Pictures do not belong in your copy; repeat every other part of the entries exactly.

Dataset excerpts:
*****

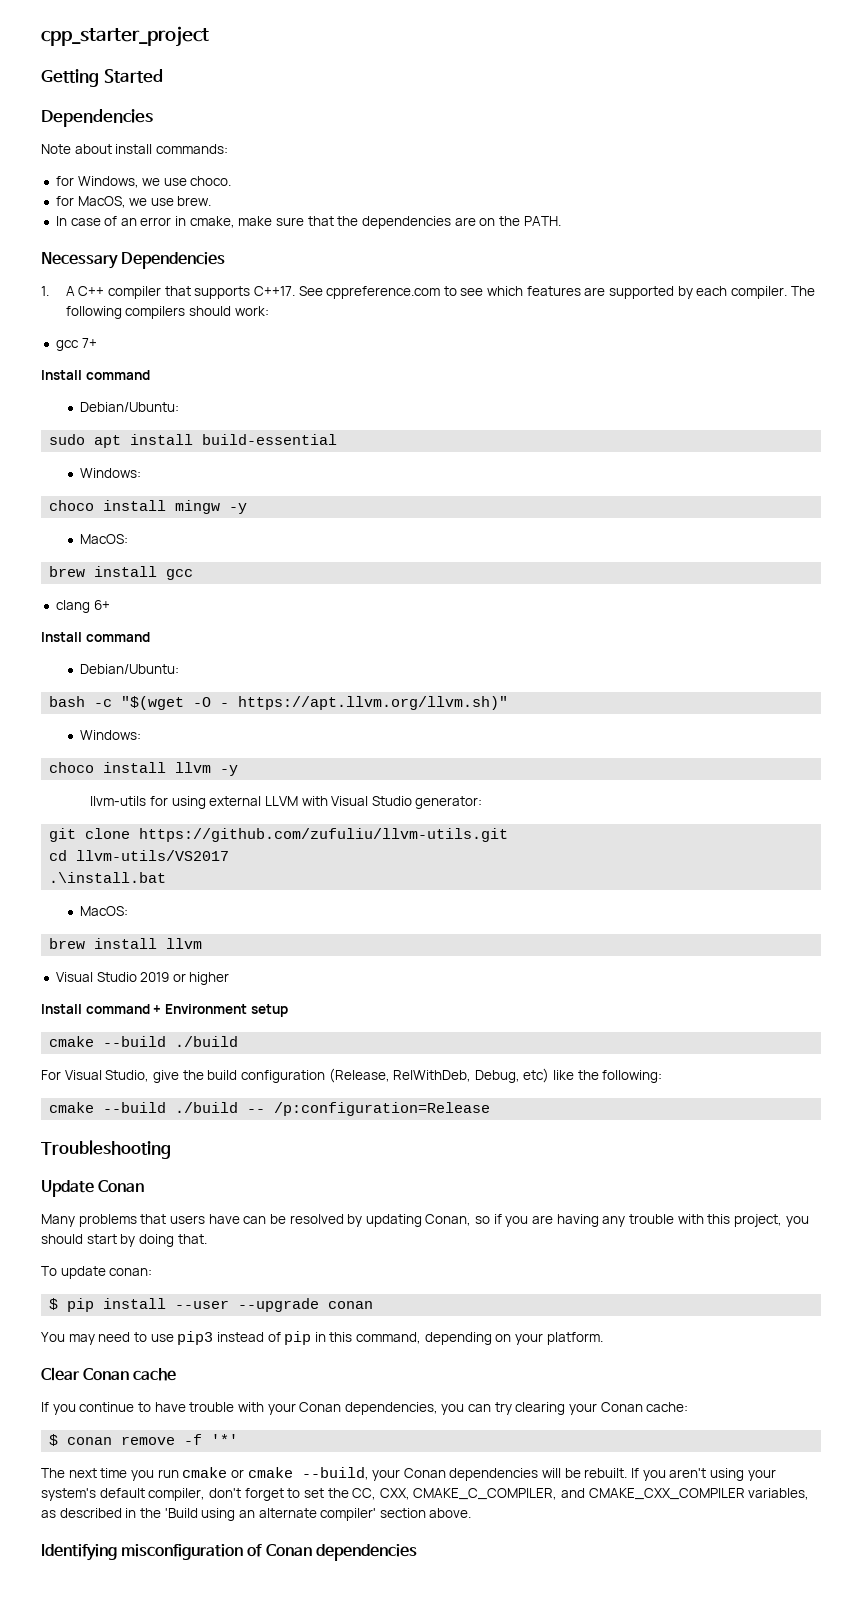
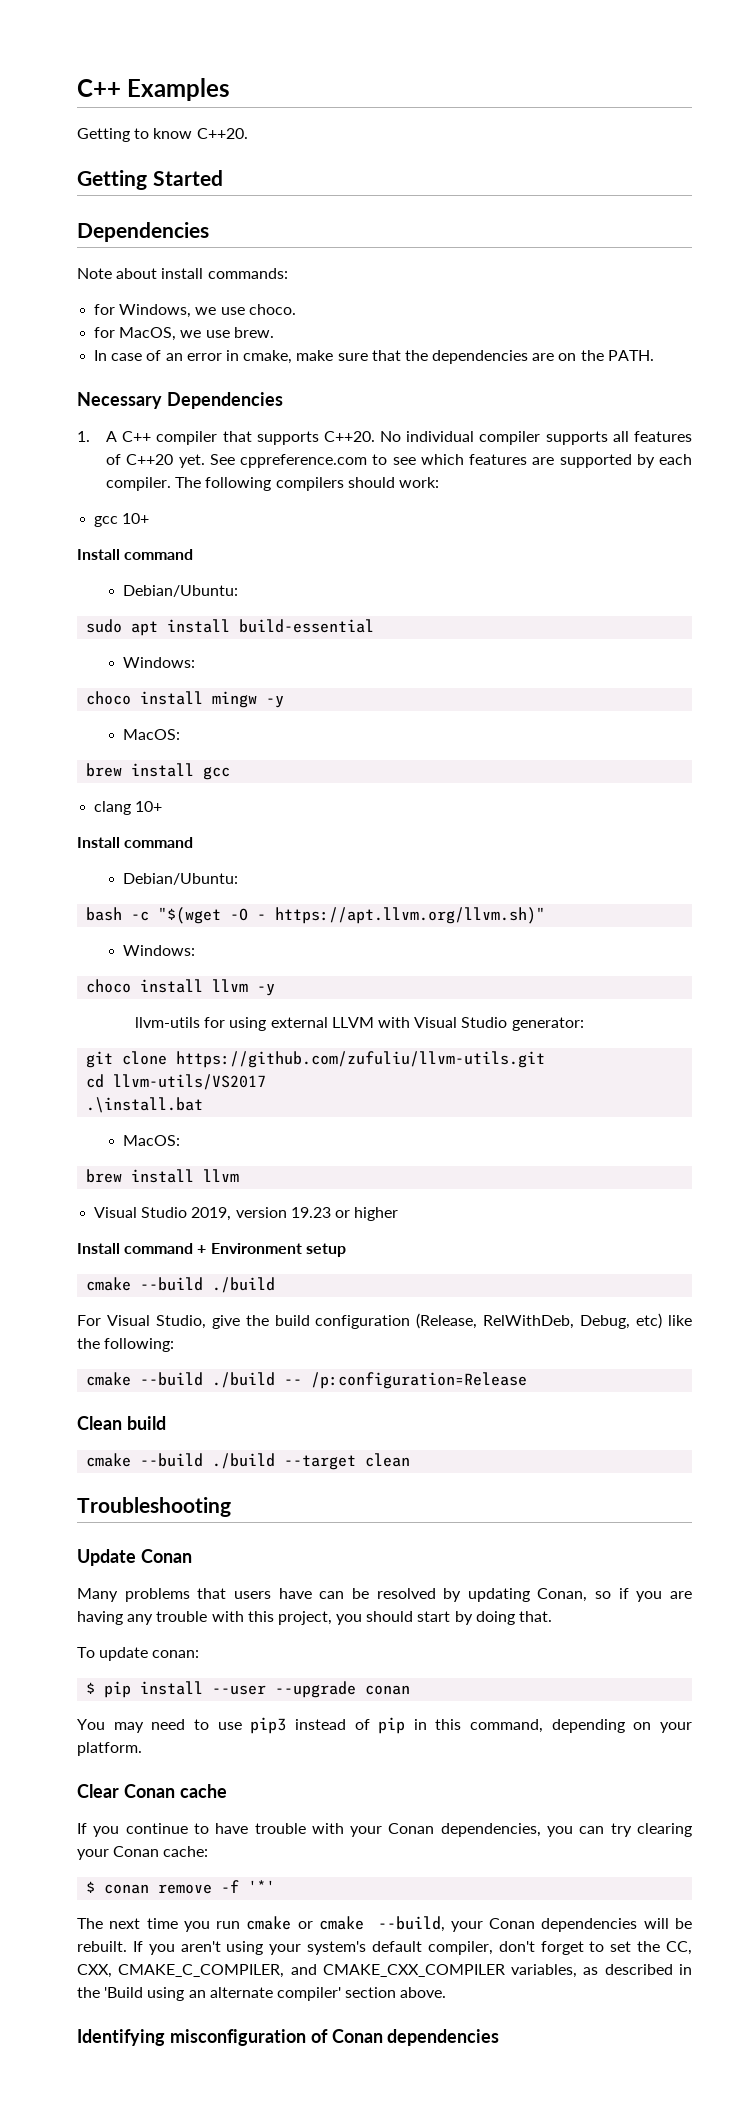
[41,26,209,47] cpp_starter_project -> [77,78,231,101] [77,128,248,142] C++ Examples // Getting to know C++20.
[253,286,295,296] C++17. -> [323,431,692,445] [106,454,205,468] C++20. No individual compiler supports all features of C++20 yet.
[81,338,97,348] 7+ -> [122,513,150,524] 10+
[93,600,110,610] 6+ -> [135,801,163,812] 10+
[140,972,170,982] 2019 -> [191,1207,331,1221] 2019, version 19.23
(491, 1109) none -> [77,1416,166,1430] [86,1453,411,1470] // Clean build // cmake --build ./build --target clean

*****

- _Reply_
[41,26,209,47] cpp_starter_project -> [77,78,231,101] [77,128,248,142] C++ Examples // Getting to know C++20.
[253,286,295,296] C++17. -> [323,431,692,445] [106,454,205,468] C++20. No individual compiler supports all features of C++20 yet.
[81,338,97,348] 7+ -> [122,513,150,524] 10+
[93,600,110,610] 6+ -> [135,801,163,812] 10+
[140,972,170,982] 2019 -> [191,1207,331,1221] 2019, version 19.23
(491, 1109) none -> [77,1416,166,1430] [86,1453,411,1470] // Clean build // cmake --build ./build --target clean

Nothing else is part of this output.